Seriously, yes I know that drinking alcohol is not great for weight loss and when I'm tracking my calories on The Daily Plate (a tool on livestrong.com) I always track the calories from alcohol too. I also know that alcohol is full of empty carbs. But when you give up bread, tortillas, rice, pasta, hamburgers, hot dogs, pancakes and big breakfasts forever, a girl's got to have a little indulgence. Not so... Not only is alcohol bad for me for all the reasons above, apparently it also slows down weight gain. Yes my friend, it does.
This reminded me of an article I read a couple of years back about women who don't eat so they can drink. I tried to find that article, but instead I came across this article. Interesting and how confusing. The article even says that women have been receiving conflicting messages about alcohol.
So basically from the two articles I've read I've come to this conclusion: if you're overweight like I am, yes alcohol will slow down weight loss. But if you're already in your ideal weight range chances are you won't be as prone to gain weight if you drink a drink or two per day. Other factors should also be taken into account. For example, a diabetic shouldn't really drink because of how high the carbs are in liquor. Carbs spike sugar in the body, etc.
So the safest bet for me is to cut down on my drinking. Something I've known for a while but... I have given up so much already. Or I can look at it this way. I've already given up so much already, what is one more thing? Yeah, sure that makes me feel better.
Wednesday, June 16, 2010
Design by Anne Taintor
Since I 'm blogging during lunch it's only appropriate that I talk about what I'm eating and that I bring you up to speed on my lap band and life in general.
First of all, it has been close to impossible to make a lap band appointment. Their clientele has grown so much! It seems like so many people are getting the lap band. Why not? It's the perfect way to control how much you can eat without completely restricting you like gastric bypass surgery.
So I finally got an appointment, but it was two weeks out, which was yesterday. The nurse x-rayed me first and she saw the white x-ray liquid go right down with no problem. I didn't think I needed a big fill, just a tiny tweak, so she put in .5 ccs (I think it's ccs) of liquid into the lap band. She x-rayed again and it looked OK and she gave me my bottle of water to drink in the waiting room while I waited to see how I felt. Well, a few minutes later I was right back in the fill room. Then I had to excuse myself to spit up the water that was stuck. She ended up pulling out .3 and I only ended up with a .2 fill. I was kind of disappointed because I wanted a little bit more restriction. I hope that .2 is enough and just the right mix, not too tight but not too loose. That is always my goal.

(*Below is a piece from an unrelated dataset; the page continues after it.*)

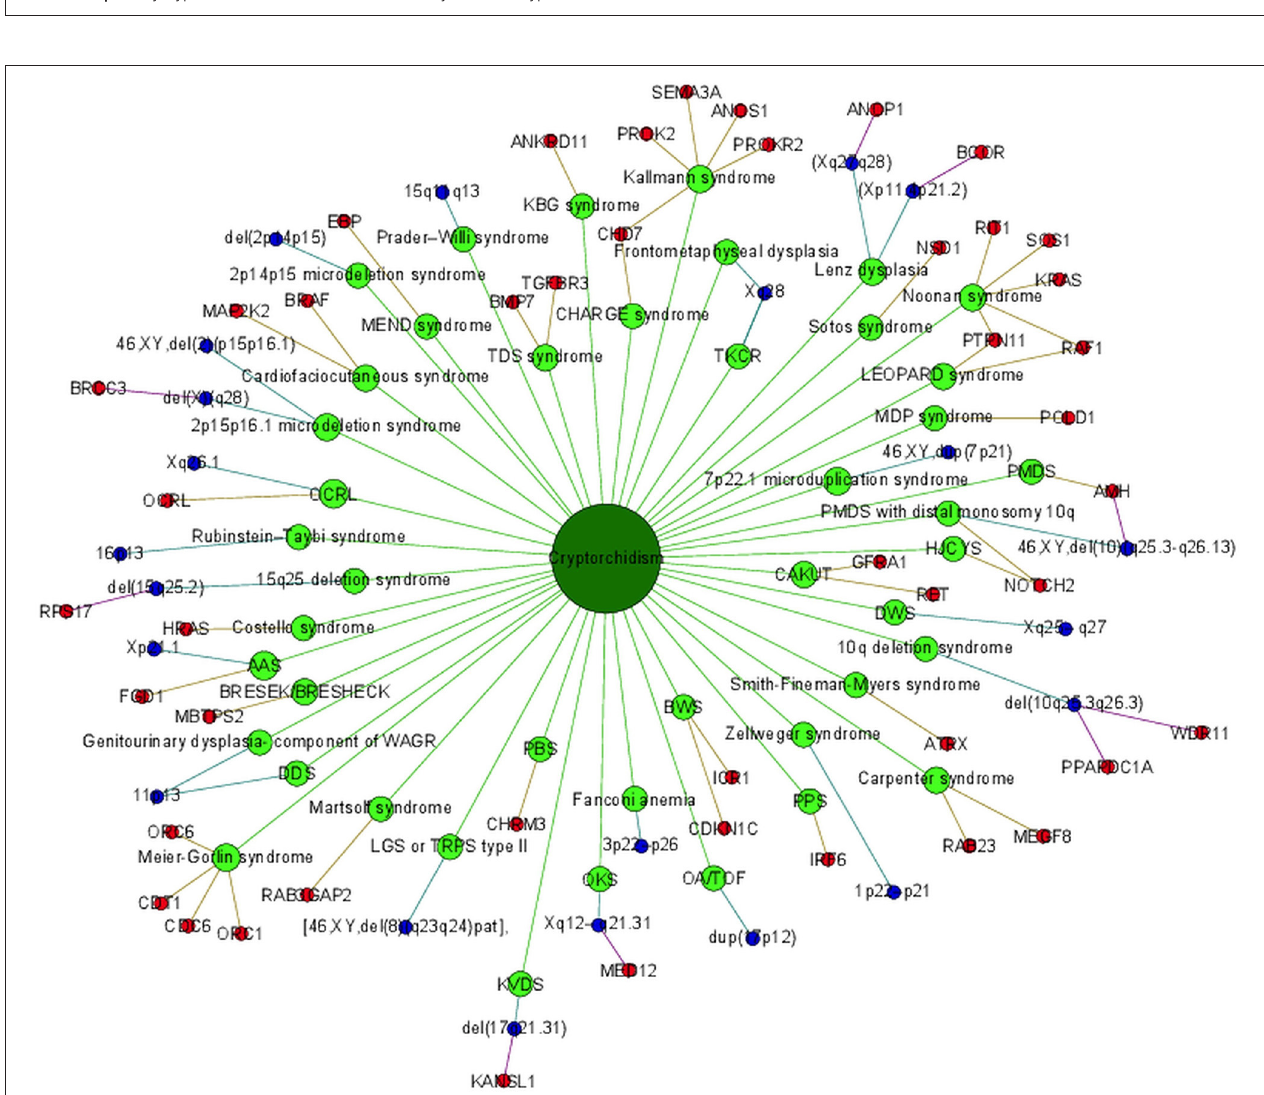
Frontiers in Endocrinology |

So what does that mean when I get a fill? That means that the nurse sticks a needle in the port under my skin on my midsection. This port is the top of the tube that goes all the way to my lap band and the liquid travels through that tube to the lap band to tighten it up. Yes, the port and the tube are in my body and they lead to the lap band and yes you can feel the port under my skin. It's very interesting. I don't feel it unless I press down and if I don't, I forget it's there.
After a fill I can only have liquids for two days and then soft food for two days. Two days of liquids technically goes through lunch time on Thursday and I can move to soft food at dinner continue soft foods through lunch on Saturday. If I can pull it off I’m going to try to extend the liquids through the end of the day on Thursday and then go to soft starting Friday to give myself an extra kick in the butt that I so desperately need. Today is a liquid day so I just had tomato basil soup and a liquid yogurt.
I could not believe that it had been six months since I had a fill! Unbelievable and very bad. Going in to the lap band clinic at least every 2 months is maintenance and I need that. I need to go and weigh in and I need to be accountable. That is something that I need to do in order to break this food addiction.
I read back on many of my posts here and I they encourage me to move on. I’ve done so well working out and I need to stick to that. It will all come together in the end.